**WORK TASK:**
In the entries below, find the line with "Call center" and the line with "activities. | | | |". Reproduce those two lines and every line between them exactly, and nothing more.

**Records contained in a dataset:**
• • • • • • •

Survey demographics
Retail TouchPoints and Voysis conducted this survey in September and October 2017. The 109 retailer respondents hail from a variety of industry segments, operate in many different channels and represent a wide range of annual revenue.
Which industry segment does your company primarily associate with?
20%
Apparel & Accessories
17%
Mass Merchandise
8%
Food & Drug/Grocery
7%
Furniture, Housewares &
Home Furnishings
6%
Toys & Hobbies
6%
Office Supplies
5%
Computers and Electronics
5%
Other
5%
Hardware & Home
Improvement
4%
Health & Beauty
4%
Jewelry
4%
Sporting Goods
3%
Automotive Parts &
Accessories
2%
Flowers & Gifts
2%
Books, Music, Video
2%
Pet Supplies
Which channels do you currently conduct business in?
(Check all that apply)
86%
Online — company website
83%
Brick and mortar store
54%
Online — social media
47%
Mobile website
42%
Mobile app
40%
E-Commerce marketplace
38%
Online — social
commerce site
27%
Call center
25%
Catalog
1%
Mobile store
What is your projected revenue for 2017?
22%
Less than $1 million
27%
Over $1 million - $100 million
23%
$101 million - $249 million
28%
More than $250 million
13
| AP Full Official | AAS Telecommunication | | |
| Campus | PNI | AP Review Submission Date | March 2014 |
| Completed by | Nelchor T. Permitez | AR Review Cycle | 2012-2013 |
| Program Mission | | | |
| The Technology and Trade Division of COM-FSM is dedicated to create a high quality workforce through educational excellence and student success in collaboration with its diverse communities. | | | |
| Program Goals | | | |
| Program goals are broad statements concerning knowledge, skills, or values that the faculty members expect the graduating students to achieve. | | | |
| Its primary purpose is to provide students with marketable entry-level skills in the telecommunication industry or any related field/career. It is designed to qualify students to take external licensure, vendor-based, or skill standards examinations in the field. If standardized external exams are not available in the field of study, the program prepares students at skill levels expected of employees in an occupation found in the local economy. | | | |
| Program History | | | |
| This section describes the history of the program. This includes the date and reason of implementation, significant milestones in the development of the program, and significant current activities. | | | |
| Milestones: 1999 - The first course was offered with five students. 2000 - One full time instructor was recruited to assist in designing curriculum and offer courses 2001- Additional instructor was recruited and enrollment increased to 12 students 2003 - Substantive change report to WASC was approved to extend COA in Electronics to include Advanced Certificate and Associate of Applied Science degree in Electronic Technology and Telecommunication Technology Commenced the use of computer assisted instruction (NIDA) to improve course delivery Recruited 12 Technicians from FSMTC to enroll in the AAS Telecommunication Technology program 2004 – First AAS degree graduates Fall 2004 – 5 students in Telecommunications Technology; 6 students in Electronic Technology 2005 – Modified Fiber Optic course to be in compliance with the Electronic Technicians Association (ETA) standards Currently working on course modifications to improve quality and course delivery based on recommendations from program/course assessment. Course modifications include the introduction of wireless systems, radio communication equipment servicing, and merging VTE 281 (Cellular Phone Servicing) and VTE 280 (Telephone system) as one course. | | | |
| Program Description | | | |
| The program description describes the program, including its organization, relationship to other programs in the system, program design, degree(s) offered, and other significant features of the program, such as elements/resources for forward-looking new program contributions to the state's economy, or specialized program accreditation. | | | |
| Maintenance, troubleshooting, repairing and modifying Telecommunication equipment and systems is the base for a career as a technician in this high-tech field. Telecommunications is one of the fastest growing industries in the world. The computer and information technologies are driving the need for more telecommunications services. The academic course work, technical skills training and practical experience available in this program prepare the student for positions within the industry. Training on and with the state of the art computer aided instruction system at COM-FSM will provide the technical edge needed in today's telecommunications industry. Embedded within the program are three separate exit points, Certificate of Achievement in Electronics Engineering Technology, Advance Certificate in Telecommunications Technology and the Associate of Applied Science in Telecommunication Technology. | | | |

• • • • • • •

**SOLUTION TO THE PROBLEM:**
Call center
25%
Catalog
1%
Mobile store
What is your projected revenue for 2017?
22%
Less than $1 million
27%
Over $1 million - $100 million
23%
$101 million - $249 million
28%
More than $250 million
13
| AP Full Official | AAS Telecommunication | | |
| Campus | PNI | AP Review Submission Date | March 2014 |
| Completed by | Nelchor T. Permitez | AR Review Cycle | 2012-2013 |
| Program Mission | | | |
| The Technology and Trade Division of COM-FSM is dedicated to create a high quality workforce through educational excellence and student success in collaboration with its diverse communities. | | | |
| Program Goals | | | |
| Program goals are broad statements concerning knowledge, skills, or values that the faculty members expect the graduating students to achieve. | | | |
| Its primary purpose is to provide students with marketable entry-level skills in the telecommunication industry or any related field/career. It is designed to qualify students to take external licensure, vendor-based, or skill standards examinations in the field. If standardized external exams are not available in the field of study, the program prepares students at skill levels expected of employees in an occupation found in the local economy. | | | |
| Program History | | | |
| This section describes the history of the program. This includes the date and reason of implementation, significant milestones in the development of the program, and significant current activities. | | | |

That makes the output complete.